London Cab Drivers Club, known as LCDC, is a British mutual society, formed in 1989, registered under the Industrial and Provident Societies Act.

The group, aims to promote the rights of taxi drivers, lobby against "unfair legislation" and provides legal advice and protection to its members. Although members pay a membership fee, the LCDC does not operate with a view to profit.

History[edit]

The London Cab Drivers Club was founded in 1989, as the MetroCab Club, to represent the interests of the pioneer MetroCab owners. However, in later years, the LCDC expanded to include owners of TXII's, TX1's, FX4's and Fairways as well. Jim Wells was the Chairman of the highly successful Metrocab Club. The club was formed to sort out early teething problems to the newly manufactured Metrocab. The magazine was produced called The Metrocab News. With increasing problems from the unlicensed trade, drivers were urging the club to get involved with fighting off the enemy. The London Cab Drivers Club was formed. The Badge magazine was their rag.
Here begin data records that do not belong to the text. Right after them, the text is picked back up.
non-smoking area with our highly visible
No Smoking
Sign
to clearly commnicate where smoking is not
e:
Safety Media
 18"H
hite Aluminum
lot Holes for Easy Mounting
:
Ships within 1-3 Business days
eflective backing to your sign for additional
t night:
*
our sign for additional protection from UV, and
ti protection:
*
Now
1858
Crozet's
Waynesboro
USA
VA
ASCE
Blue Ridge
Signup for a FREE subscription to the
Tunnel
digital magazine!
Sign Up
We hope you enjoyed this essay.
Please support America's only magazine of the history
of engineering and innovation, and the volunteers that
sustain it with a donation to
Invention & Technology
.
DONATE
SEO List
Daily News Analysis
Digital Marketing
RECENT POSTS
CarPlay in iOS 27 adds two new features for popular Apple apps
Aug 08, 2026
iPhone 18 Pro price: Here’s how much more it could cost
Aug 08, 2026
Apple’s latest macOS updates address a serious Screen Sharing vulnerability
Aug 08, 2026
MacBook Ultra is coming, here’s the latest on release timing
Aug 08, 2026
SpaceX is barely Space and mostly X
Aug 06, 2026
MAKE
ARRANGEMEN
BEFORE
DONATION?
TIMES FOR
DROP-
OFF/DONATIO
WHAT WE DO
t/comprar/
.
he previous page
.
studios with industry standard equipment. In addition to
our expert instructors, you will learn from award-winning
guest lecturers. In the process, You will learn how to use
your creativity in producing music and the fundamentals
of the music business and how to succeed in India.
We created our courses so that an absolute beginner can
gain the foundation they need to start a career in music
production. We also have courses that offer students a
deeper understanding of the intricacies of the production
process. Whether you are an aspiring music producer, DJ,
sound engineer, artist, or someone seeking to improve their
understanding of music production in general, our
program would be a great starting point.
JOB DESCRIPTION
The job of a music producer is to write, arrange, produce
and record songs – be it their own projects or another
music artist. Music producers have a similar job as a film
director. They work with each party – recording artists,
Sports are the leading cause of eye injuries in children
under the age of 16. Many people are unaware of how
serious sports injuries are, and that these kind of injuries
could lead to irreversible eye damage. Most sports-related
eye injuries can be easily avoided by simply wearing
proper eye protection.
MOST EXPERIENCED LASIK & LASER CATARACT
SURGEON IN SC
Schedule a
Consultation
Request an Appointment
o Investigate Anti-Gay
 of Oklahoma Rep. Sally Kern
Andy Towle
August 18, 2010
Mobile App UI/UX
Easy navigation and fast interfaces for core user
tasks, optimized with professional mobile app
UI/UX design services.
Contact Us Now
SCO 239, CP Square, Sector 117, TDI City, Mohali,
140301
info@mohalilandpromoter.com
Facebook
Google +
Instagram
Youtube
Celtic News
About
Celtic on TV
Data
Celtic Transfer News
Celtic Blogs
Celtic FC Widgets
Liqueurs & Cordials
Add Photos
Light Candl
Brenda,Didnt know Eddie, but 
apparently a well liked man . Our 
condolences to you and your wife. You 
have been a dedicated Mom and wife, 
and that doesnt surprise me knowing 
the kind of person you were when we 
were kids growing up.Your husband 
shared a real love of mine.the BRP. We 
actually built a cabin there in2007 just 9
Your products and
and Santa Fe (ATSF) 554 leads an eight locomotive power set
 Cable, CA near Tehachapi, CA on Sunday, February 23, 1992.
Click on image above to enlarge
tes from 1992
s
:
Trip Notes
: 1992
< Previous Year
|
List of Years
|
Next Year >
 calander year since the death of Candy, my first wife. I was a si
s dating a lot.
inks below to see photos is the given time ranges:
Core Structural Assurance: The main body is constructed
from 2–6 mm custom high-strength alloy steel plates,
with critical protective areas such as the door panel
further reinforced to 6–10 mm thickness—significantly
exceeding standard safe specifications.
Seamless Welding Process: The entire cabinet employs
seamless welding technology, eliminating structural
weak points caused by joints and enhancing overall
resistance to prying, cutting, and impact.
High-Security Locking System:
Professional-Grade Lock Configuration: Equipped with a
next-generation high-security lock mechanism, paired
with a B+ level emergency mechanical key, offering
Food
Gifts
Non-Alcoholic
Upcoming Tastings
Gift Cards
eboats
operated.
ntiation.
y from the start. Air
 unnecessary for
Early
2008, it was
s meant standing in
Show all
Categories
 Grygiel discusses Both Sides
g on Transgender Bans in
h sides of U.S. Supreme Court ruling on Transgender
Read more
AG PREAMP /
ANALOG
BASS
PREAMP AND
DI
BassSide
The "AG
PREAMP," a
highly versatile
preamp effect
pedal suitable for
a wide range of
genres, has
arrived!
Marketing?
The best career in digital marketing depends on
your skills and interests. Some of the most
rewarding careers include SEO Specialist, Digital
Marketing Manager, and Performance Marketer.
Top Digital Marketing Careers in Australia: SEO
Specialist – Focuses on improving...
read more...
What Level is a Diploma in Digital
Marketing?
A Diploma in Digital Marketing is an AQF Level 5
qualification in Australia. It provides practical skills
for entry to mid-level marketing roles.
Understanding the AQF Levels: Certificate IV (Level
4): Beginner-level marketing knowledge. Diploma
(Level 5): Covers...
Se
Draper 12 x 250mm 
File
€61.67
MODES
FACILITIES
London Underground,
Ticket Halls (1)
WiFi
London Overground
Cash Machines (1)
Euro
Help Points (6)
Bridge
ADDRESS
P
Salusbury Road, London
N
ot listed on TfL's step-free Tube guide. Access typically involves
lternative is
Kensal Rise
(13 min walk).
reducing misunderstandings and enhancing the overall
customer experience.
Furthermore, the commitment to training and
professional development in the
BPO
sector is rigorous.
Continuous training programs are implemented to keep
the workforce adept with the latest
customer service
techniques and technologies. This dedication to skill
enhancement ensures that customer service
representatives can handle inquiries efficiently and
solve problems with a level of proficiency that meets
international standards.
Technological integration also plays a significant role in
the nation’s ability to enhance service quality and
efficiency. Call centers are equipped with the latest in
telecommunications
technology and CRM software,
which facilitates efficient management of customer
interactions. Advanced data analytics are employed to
In 2009, the chairman was Grant Davis and the club had about 1500 members. An issue for the organisation at this time was the increasing competition from mini-cabs.[1]

Publications[edit]

LCDC publish a free newspaper called The Badge, which highlights articles of interest to taxi drivers and updates LCDC Members on the club's activities. The paper regularly features a guest column from BBC London 94.9 FM Drivetime co-host Eddie Nestor.